To the extent that I buy the story about imitation-based intelligences inheriting safety properties via imitative training, I correspondingly expect such intelligences not to scale to having powerful, novel, transformative capabilities—not without an amplification step somewhere in the mix that does not rely on imitation of weaker (human) agents.
Since I believe this, that makes it hard for me to concretely visualize the hypothetical of a superintelligent GPT+DPO agent that nevertheless only does what is instructed. I mostly don’t expect to be able to get to superintelligence without either (1) the “RL” portion of the GPT+RL paradigm playing a much stronger role than it does for current systems, or (2) using some other training paradigm entirely. And the argument for obedience/corrigibility becomes weaker/nonexistent respectively in each of those cases.

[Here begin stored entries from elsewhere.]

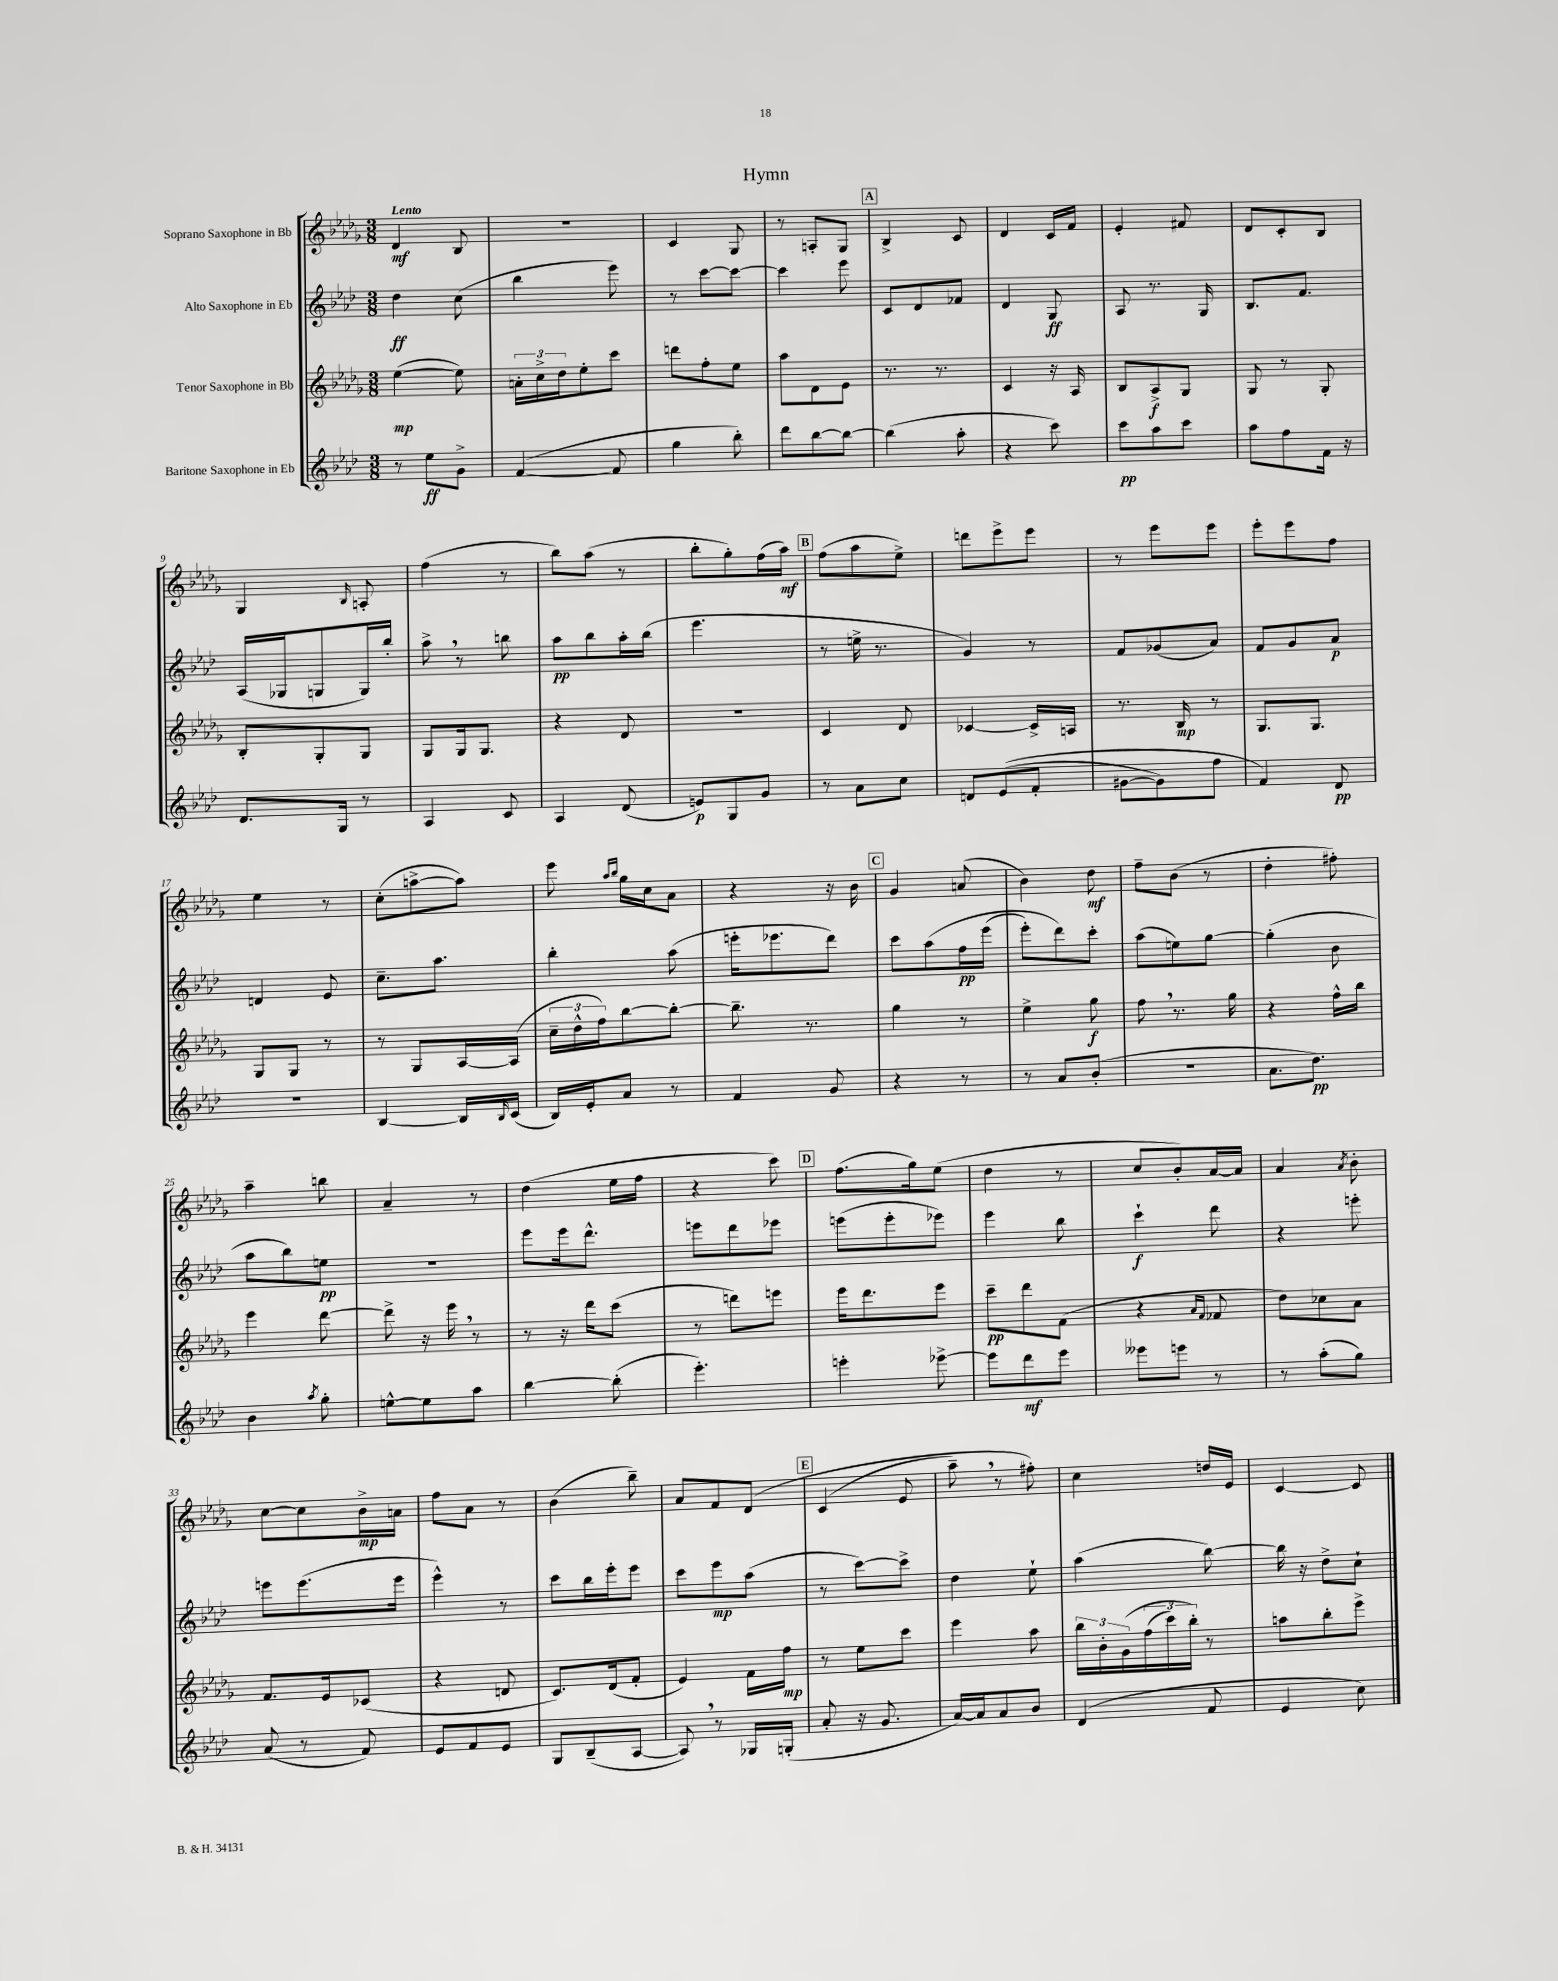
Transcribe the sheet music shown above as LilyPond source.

\header { title = "Hymn" }
<<
\new StaffGroup <<
\new Staff = "s0" \with { instrumentName = "Soprano Saxophone in Bb" } {
    \clef treble \key des \major \numericTimeSignature \time 3/8 \tempo "Lento"
    des'4\mf bes8 |
    R4. |
    c'4 ges8 |
    r8 a8-. ges8 |
    \mark \markup { \box "A" } bes4-> c'8 |
    des'4 c'16 f'16 |
    ees'4-. fis'8 |
    des'8 c'8-. bes8 |
    ges4 \grace { bes16 } a8-. |
    f''4( r8 |
    bes''8) aes''8( r8 |
    bes''8-. ges''8-.) f''16( aes''16\mf) |
    \mark \markup { \box "B" } f''8( aes''8 ees''8->) |
    d'''8 ees'''8-> ees'''8 |
    r8 ees'''8 ees'''8 |
    ees'''8-. ees'''8 f''8 |
    ees''4 r8 |
    c''8-.( a''8~-> a''8) |
    ees'''8 \grace { aes''16 bes''16 } ges''16 c''16 aes'8 |
    r4 r16 bes'16 |
    \mark \markup { \box "C" } ges'4 a'8( |
    bes'4) des''8\mf |
    f''8-- bes'8( r8 |
    des''4-. fis''8-.) |
    aes''4-- b''8 |
    aes'4-- r8 |
    des''4( ees''16 f''16 |
    r4 c'''8) |
    \mark \markup { \box "D" } f''8.( ges''16) ees''8( |
    des''4 r8 |
    c''8 bes'8-.) aes'16~ aes'16 |
    aes'4 \acciaccatura { aes'8 } bes'8-. |
    c''8~ c''8 bes'16->\mp a'16 |
    f''8 aes'8 r8 |
    bes'4( bes''8--) |
    aes'8 f'8 des'8\( |
    \mark \markup { \box "E" } c'4( ees'8 |
    aes''8--) \breathe r8 fis''8-.\) |
    c''4 d''16 ees'16 |
    c'4~ c'8 \bar "|." |
}
\new Staff = "s1" \with { instrumentName = "Alto Saxophone in Eb" } {
    \clef treble \key aes \major \numericTimeSignature \time 3/8
    des''4\ff c''8( |
    bes''4 ees'''8) |
    r8 c'''8~ c'''8~ |
    c'''4 ees'''8 |
    \mark \markup { \box "A" } c'8 des'8 fes'8 |
    des'4 g8\ff |
    aes8 r8. g16 |
    bes8. f'8. |
    aes16( ges16 g8 g16) bes''16-. |
    aes''8-> \breathe r8 b''8 |
    aes''8\pp bes''8 aes''16-. bes''16( |
    ees'''4. |
    \mark \markup { \box "B" } r8 e''16-> r8. |
    g'4) r8 |
    f'8 ges'8( aes'8) |
    f'8 g'8 aes'8\p |
    d'4 ees'8 |
    c''8.-- aes''8. |
    bes''4-. aes''8( |
    e'''16-. ees'''8. des'''8) |
    \mark \markup { \box "C" } c'''8 aes''8\( f''16\pp ees'''16( |
    ees'''8-.) des'''8\) c'''8-. |
    aes''8( e''8) g''8~ |
    g''4-.( bes'8 |
    aes''8 bes''8) e''8\pp |
    R4. |
    ees'''8 ees'''16 des'''8.-^ |
    e'''8 des'''8 ees'''8 |
    \mark \markup { \box "D" } e'''8( e'''8-. ees'''8) |
    ees'''4 bes''8 |
    c'''4-!\f des'''8 |
    r4 e'''8-. |
    e'''8 e'''8.( e'''16 |
    ees'''4-^) r8 |
    c'''8 bes''16 ees'''16-. ees'''8 |
    c'''8 ees'''8\mp aes''8( |
    \mark \markup { \box "E" } r8 c'''8~) c'''8-> |
    des''4 ees''8-! |
    aes''4( bes''8~) |
    bes''16 r16 des''8-> c''8-! \bar "|." |
}
\new Staff = "s2" \with { instrumentName = "Tenor Saxophone in Bb" } {
    \clef treble \key des \major \numericTimeSignature \time 3/8
    ees''4~\mp( ees''8) |
    \tuplet 3/2 { a'16-. c''16-> des''16 } ees''8-. c'''8 |
    d'''8 f''8-. ees''8 |
    aes''8 des'8 ees'8 |
    \mark \markup { \box "A" } r8. r8. |
    c'4 r16 aes16 |
    bes8 aes8->\f ges8 |
    ges8 r8 ges8-. |
    bes8-. ges8-. ges8 |
    ges8 ges16 ges8. |
    r4 des'8 |
    R4. |
    \mark \markup { \box "B" } c'4 des'8 |
    ces'4~ ces'16-> a16 |
    r8. bes16\mp r8 |
    ges8. ges8. |
    ges8 ges8 r8 |
    r8 ges8 aes16~ aes16( |
    \tuplet 3/2 { c''16-- des''16-^ f''16) } bes''8~ bes''8~-. |
    bes''8.-- r8. |
    \mark \markup { \box "C" } ges''4 r8 |
    ees''4-> ges''8\f |
    f''8 \breathe r8. ges''16 |
    r4 f''16-^ bes''16 |
    ees'''4 des'''8~ |
    des'''8-> r16 ees'''16 \breathe r8 |
    r8 r16 des'''16 c'''8( |
    r8 d'''8) e'''8 |
    \mark \markup { \box "D" } ees'''16 des'''8. ees'''8 |
    c'''8--\pp des'''8 f'8( |
    r4 \grace { aes'16 f'16 } fes'8 |
    des''8) ces''8 aes'8 |
    f'8. ees'16 ces'8( |
    r4 d'8 |
    c'8.) des'16( f'8-. |
    ees'4) f'16 f''16\mp |
    \mark \markup { \box "E" } r8 ees''8 c'''8 |
    ees'''4 aes''8 |
    \tuplet 3/2 { bes''16 bes'16-. ges'16\( } \tuplet 3/2 { f''16( c'''16) bes''16-.\) } r8 |
    a''8 bes''8-. ees'''8-> \bar "|." |
}
\new Staff = "s3" \with { instrumentName = "Baritone Saxophone in Eb" } {
    \clef treble \key aes \major \numericTimeSignature \time 3/8
    r8 ees''8\ff g'8-> |
    f'4~( f'8 |
    g''4 bes''8-.) |
    des'''8 bes''8~ bes''8~ |
    \mark \markup { \box "A" } bes''4( aes''8-. |
    r4 c'''8) |
    c'''8\pp aes''8 c'''8 |
    aes''8 f''8 f'16 r16 |
    des'8. g16 r8 |
    aes4 c'8 |
    aes4 des'8( |
    e'8\p) g8 g'8 |
    \mark \markup { \box "B" } r8 aes'8 c''8 |
    d'8 ees'8(\( f'8-. |
    gis'8~ gis'8) f''8 |
    f'4\) des'8\pp |
    R4. |
    bes4~ bes16 \grace { bes16 } c'16( |
    bes16) ees'16-. aes'8 r8 |
    f'4 g'8 |
    \mark \markup { \box "C" } r4 r8 |
    r8 aes'8 bes'8-.( |
    R4. |
    aes'8. des''8.\pp) |
    bes'4 \acciaccatura { aes''8 } g''8-. |
    e''8~-^ e''8 aes''8 |
    bes''4~ bes''8-.( |
    ees'''4.-.) |
    \mark \markup { \box "D" } e'''4-. ees'''8~-> |
    ees'''8 des'''8\mf ees'''8 |
    eeses'''8 e'''8 r8 |
    r8 aes''8-.( g''8) |
    aes'8( r8 f'8) |
    ees'8 f'8 ees'8 |
    g8 bes8--( aes8~ |
    aes8) \breathe r8 ges16 g16-.( |
    \mark \markup { \box "E" } aes'8-. r16 g'8. |
    aes'16~) aes'16 aes'8 bes'8 |
    des'4( f'8 |
    ees'4 c''8) \bar "|." |
}
>>
>>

Possibly we’re in agreement here? You say you expect GPT+DPO to stagnate and be replaced by something else; I agree with that. I merely happen to think the reason it will stagnate is that its safety properties don’t come free; they’re bought and paid for by a price in capabilities.
Are we using the word “transformative” in the same way? I imagine that if society got reorganized into e.g. AI minds that hire tons of people to continually learn novel tasks that it can then imitate, that would be considered transformative because it would entirely change people’s role in society, like the agricultural revolution did. Whereas right now very few people have jobs that are explicitly about pushing the frontier of knowledge, in the future that might be ~the only job that exists (conditional on GPT+DPO being the future, which again is not a mainline scenario).
One core problem with AI is that it’s not just “people” who make up new things behind teh scenes but AI itself that will make up new things.